How are you backing up your data? If you’re not, you really need to ask yourself one question: Can I afford to lose everything on my computer? What would happen if I did? Would it be the end of your world? Or worse.
If you are one of the lucky ones, you will probably say: It doesn’t matter a jot. Lucky you.
For the rest of us, we need to devise some way to handle the loss of data. Why? Because in most instances, the loss of data is sudden, unexpected, and (often) permanent. So let’s consider some of the issues now.
While we may curse the need to make backups of our data, the reality is that there are many options now available that task much easier than ever.
CD-/DVD-Rom: you can burn your data to CD-Rom and you can pack upto 700MB of stuff onto one disc. With DVD-Roms the upper limits are 4.7GB or even double that. Most new notebooks and pc systems come with at least a DVD burner installed. The CD-rom discs are inexpensive, while DVD discs are not the cheapest. Once your archive is set, you can burn as many copies as you need in a few minutes.
- Pro’s: cheap, portable and fast.
- Con’s: discs can get lost or scratched. Sometimes they can be unreadable.
Online Storage: There are quite a few options for storing files online, from your current website host to specific back up companies. Typically, you will pay monthly or annual dues and you can access the files on your desktop (across the network), through a fileshare, or via a webtype interface. You may get additional tools to simplify and speed-up the process.
- Pros: larger space than any single disc, it’s offsite. Secure, too.
- Cons: Depends on net access, companies lose stuff, and go bankrupt. Expensive.
Network Attached Storage Devices offer online and immediate access to ALL of the data on the server, they are relatively simple to set up and can back up your entire system as you need. Storage is additional space and NAS is available to all the PCs on the network. NAS systems can be easy to setup, and run like mini-PC systems on their own. You can expand simply by adding extra devices on the network. It’s even possible to build your own system.

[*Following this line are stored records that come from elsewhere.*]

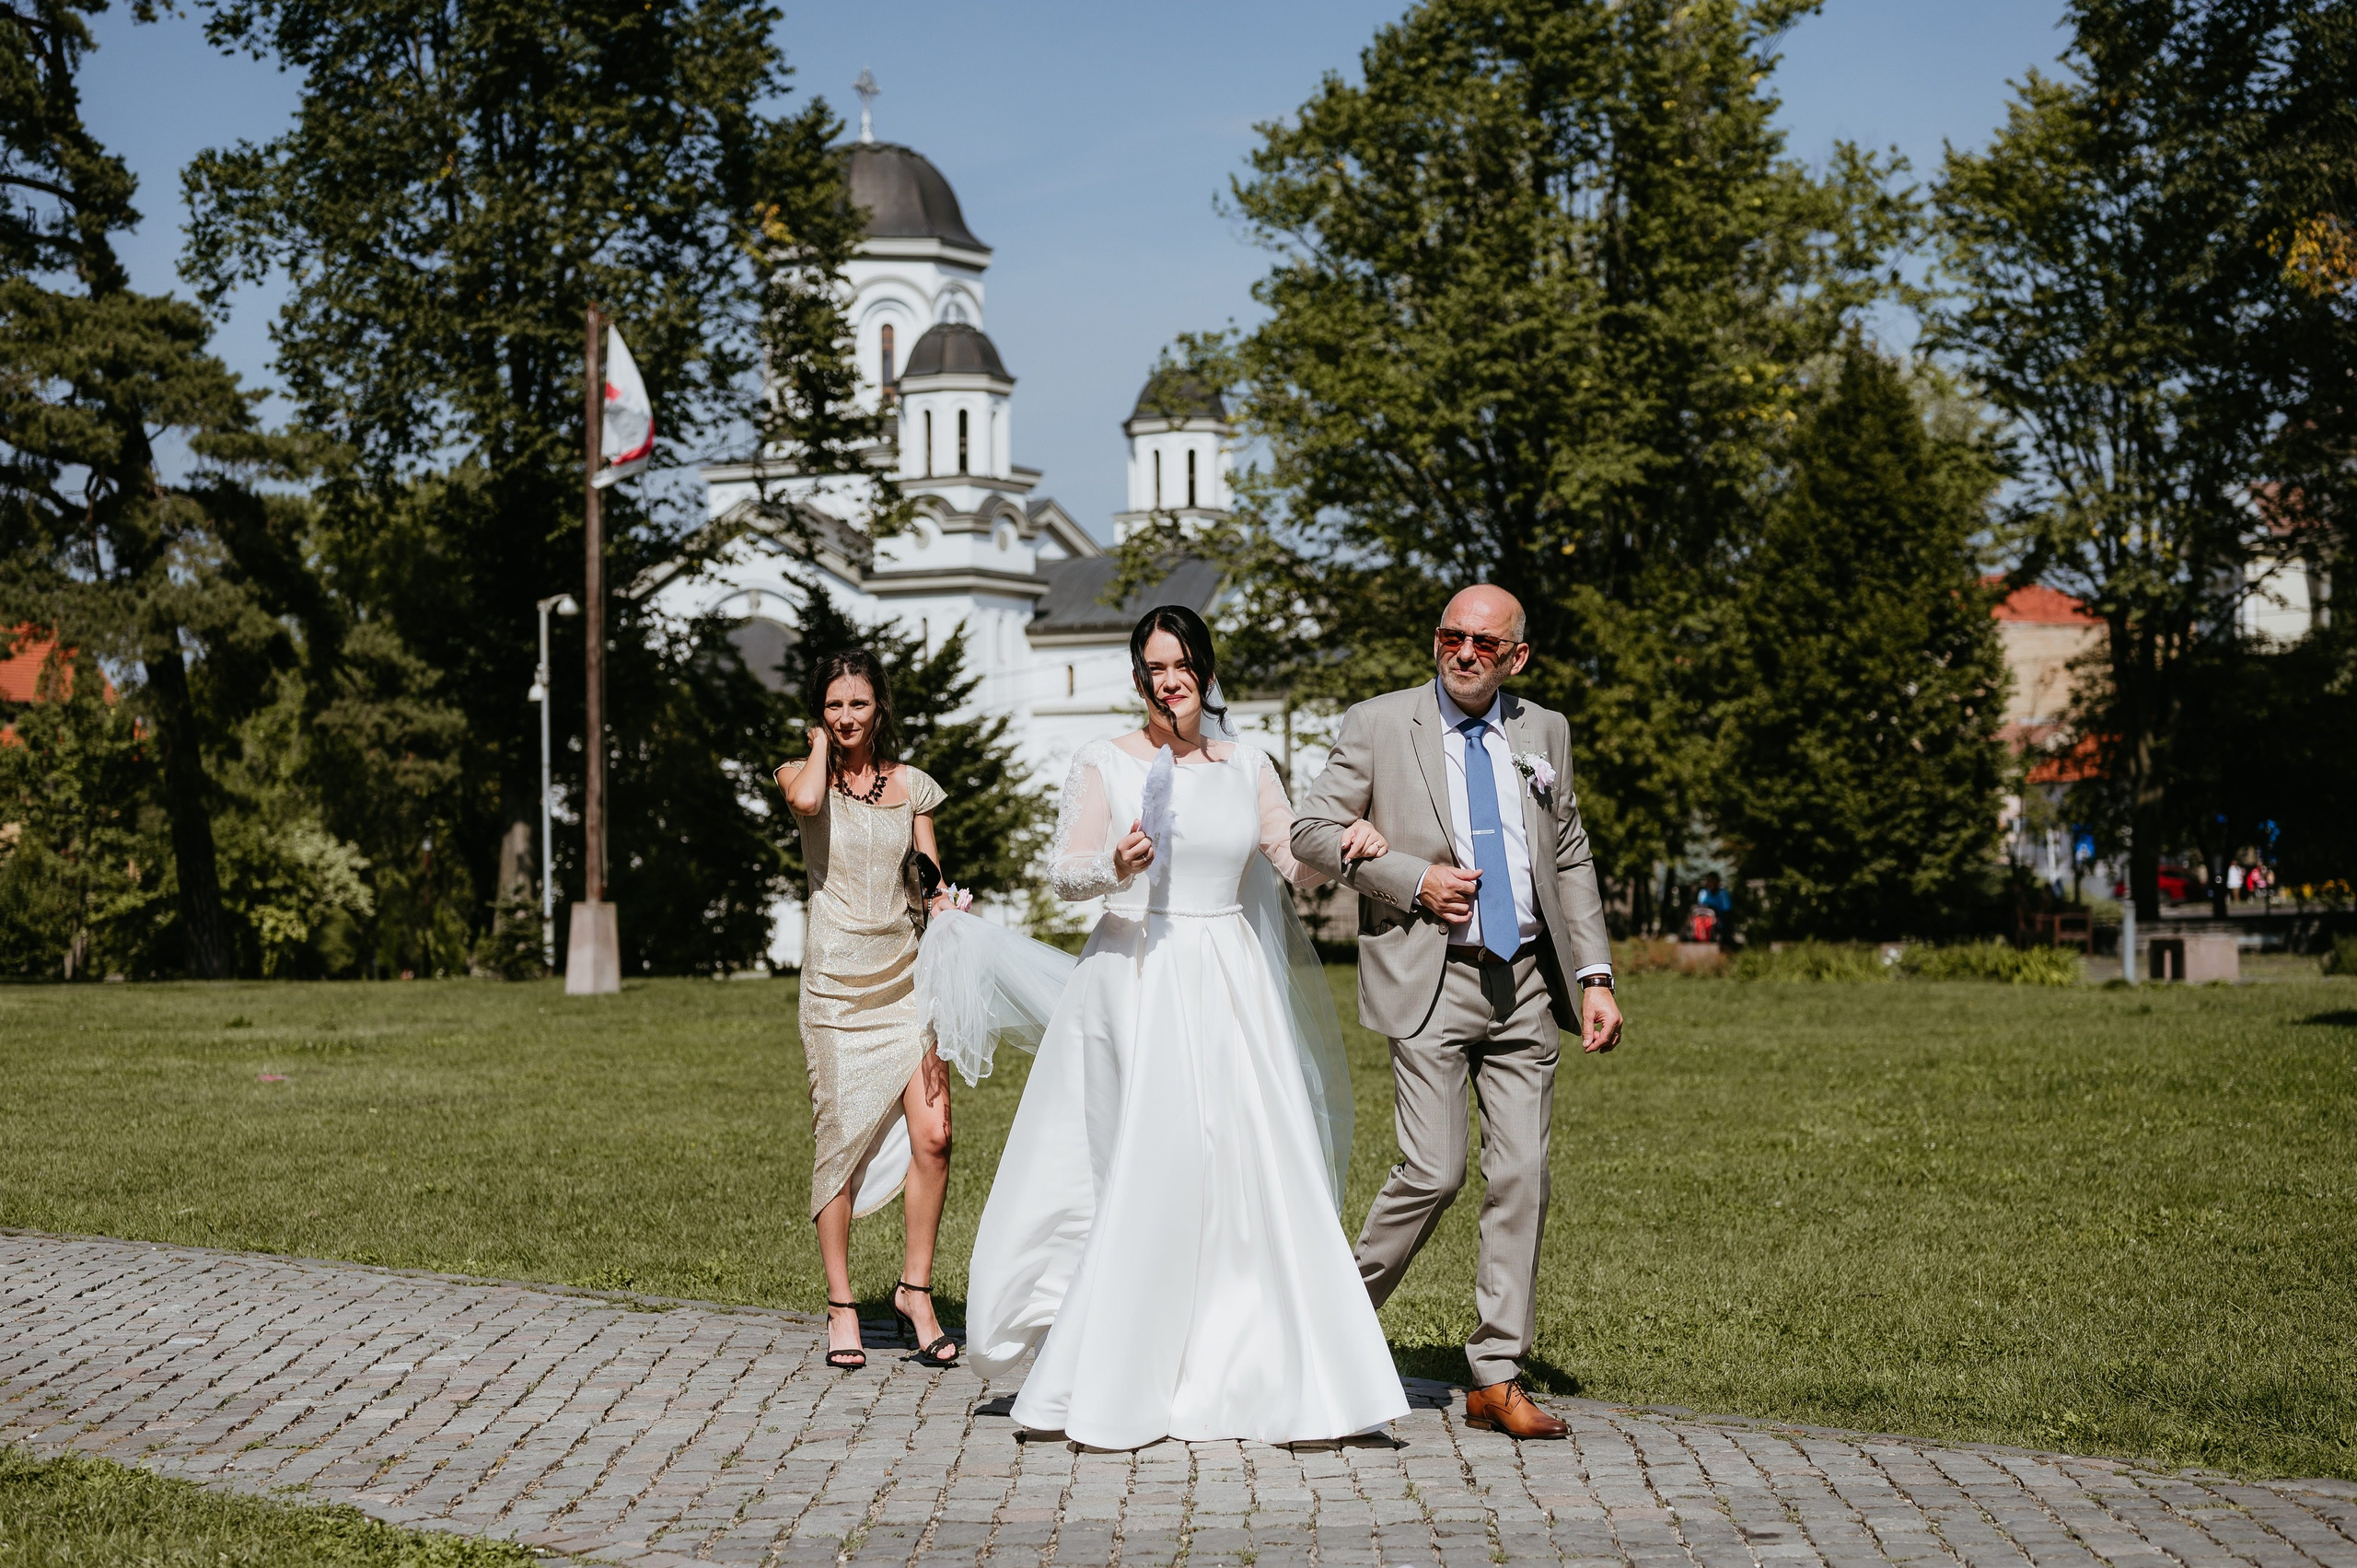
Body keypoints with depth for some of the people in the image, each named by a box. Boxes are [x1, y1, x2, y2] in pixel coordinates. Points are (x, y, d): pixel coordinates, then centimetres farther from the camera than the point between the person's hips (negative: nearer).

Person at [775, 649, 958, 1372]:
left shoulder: (911, 786, 10)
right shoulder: (802, 774, 4)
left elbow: (932, 883, 11)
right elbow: (807, 800, -21)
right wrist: (821, 745, -4)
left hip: (906, 977, 2)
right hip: (837, 980, -2)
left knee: (931, 1136, -8)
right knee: (841, 1140, -1)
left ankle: (916, 1288, 6)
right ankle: (841, 1305, 9)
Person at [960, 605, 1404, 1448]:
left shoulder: (1247, 768, 10)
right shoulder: (1104, 764, 1)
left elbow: (1295, 865, 10)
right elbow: (1063, 873, 0)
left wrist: (1346, 843, -9)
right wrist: (1116, 865, -20)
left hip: (1232, 987, 3)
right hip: (1138, 981, -3)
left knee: (1257, 1170, -1)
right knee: (1150, 1169, -8)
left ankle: (1269, 1379, 7)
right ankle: (1111, 1383, 3)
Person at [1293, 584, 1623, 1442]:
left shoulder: (1544, 733, 13)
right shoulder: (1376, 726, 1)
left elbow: (1570, 859, 16)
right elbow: (1312, 830, -2)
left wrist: (1595, 975, 7)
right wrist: (1414, 879, -12)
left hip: (1524, 985, 4)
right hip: (1429, 982, -4)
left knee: (1522, 1176, 1)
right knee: (1434, 1170, -11)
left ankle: (1497, 1379, 8)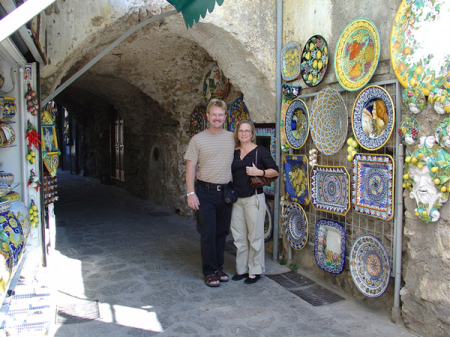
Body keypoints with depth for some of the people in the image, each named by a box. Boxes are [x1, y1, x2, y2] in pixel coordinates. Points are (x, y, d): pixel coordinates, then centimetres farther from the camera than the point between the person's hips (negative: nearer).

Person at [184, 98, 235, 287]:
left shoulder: (232, 138, 6)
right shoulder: (198, 139, -1)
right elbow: (190, 168, -2)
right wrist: (191, 193, -9)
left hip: (226, 192, 3)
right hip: (206, 192, -3)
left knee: (222, 232, 11)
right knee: (208, 233, 0)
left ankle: (219, 267, 26)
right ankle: (210, 271, 14)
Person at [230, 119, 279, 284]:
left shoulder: (260, 151, -3)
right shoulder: (233, 152, 10)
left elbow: (275, 171, -4)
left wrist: (259, 172, -19)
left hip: (253, 198, -5)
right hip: (236, 199, 5)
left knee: (255, 236, 2)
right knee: (238, 236, 11)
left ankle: (255, 271, 16)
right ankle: (242, 269, 25)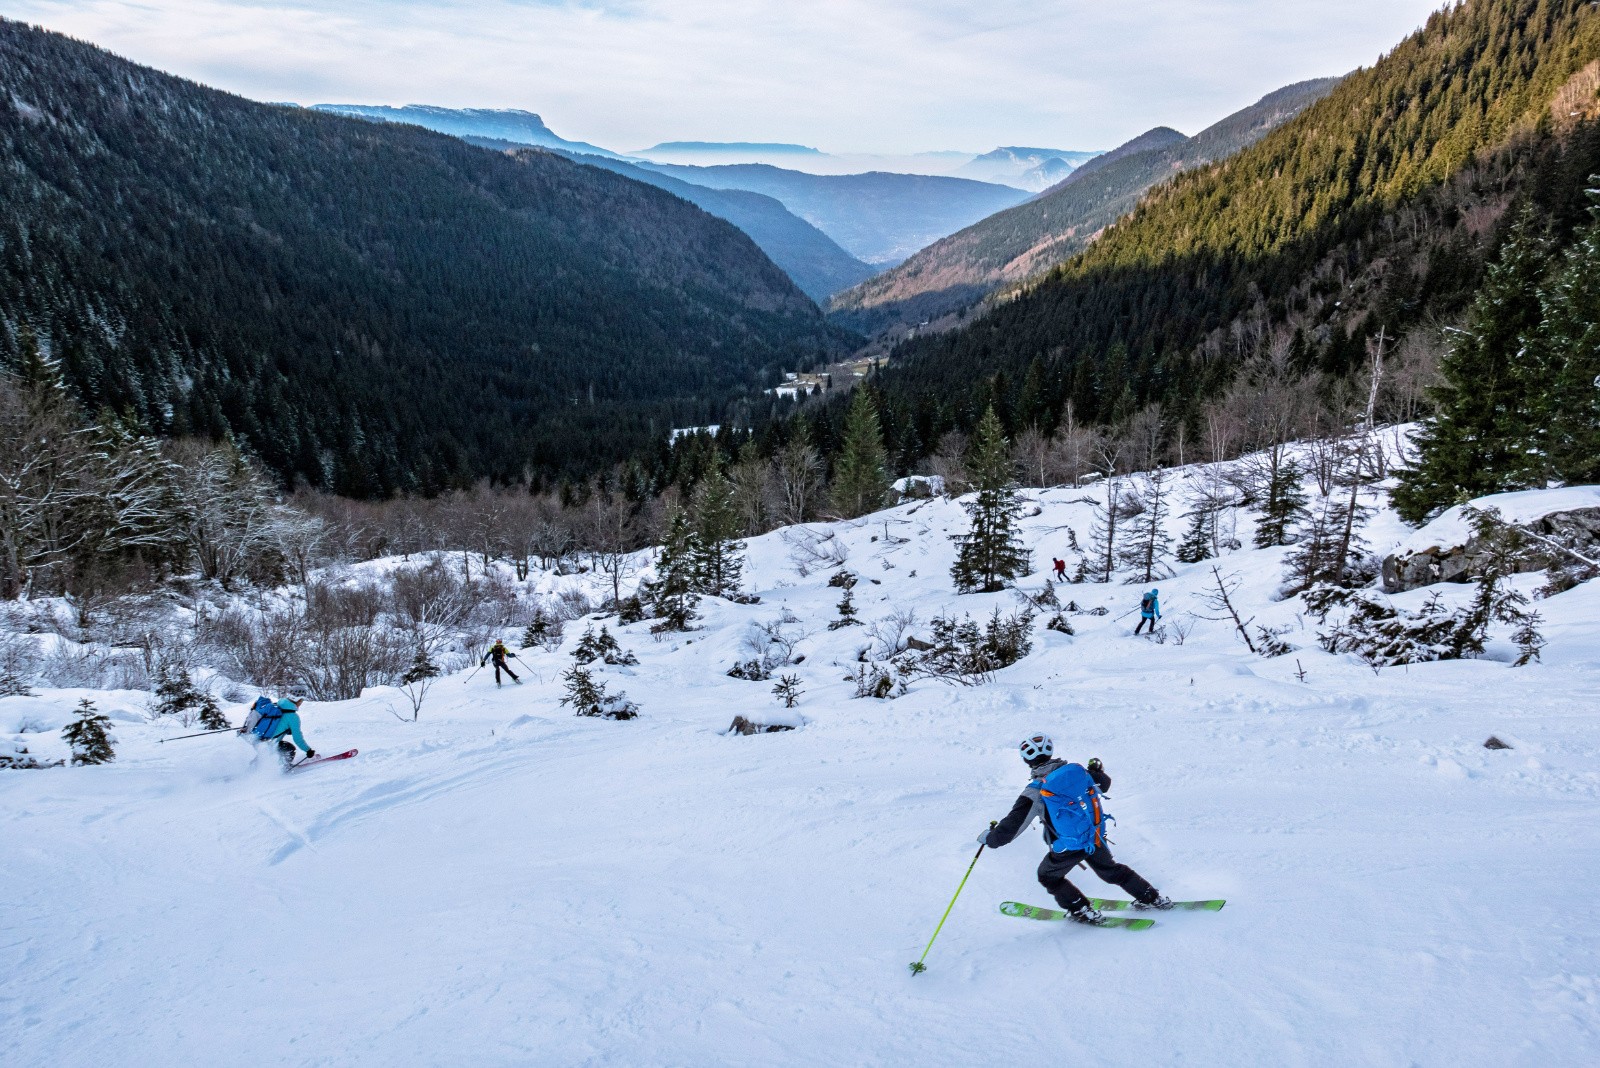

- Pros: typically lots of space, accessible.
- Cons: It’s onsite, additional electricity needed, they break down.
What else is there? Memory sticks can be used, but the memory can be volatile, easily erased. The sticks can be lost easily, too. External hard drives offer solutions like simplified NAS devices but you have to do quite a lot of your own copying meaning your PC may be backing up when you should be using it.
There are many options now for data protection: none of them by themselves offers a complete, permanent solution to your backup issues. But if you balance effectiveness vs. cost, onsite vs. offsite, and you build in redundancy (ie. having several layers of protection) you should be able to confront most disasters.
Typical scenarios: #1 someone breaks in and steals your PC (AND ALL your discs).
This did happen to a friend of mine. Someone broke in and removed ALL the computer equipment in the room. Everything. He had no backups of stuff outside the room, and lost months of work for several textbooks he was working on. Some form of offsite back up would have helped for sure even if he’d just made copies of his crucial stuff and put them on a server elsewhere or given CD copies to a friend.
Typical scenario: #2 your PC needs servicing or breaks down.
This happened to me on several occasions. Having extra hard disks installed made it easy to whip out the data and start working on another system by putting the hard disk into an external drive bay. I’ve had to do this more than once, it helped to save time by making my data available while my PC was being fixed. Of course, remembering to split the system on Disk C: and the data on Disk D: is necessary.
What data emergencies have you experienced? Were you ready for them? What did you do? How are you backing up your data now? Of course, you ARE backing up, aren’t you? Tell me you have some disaster plan in waiting!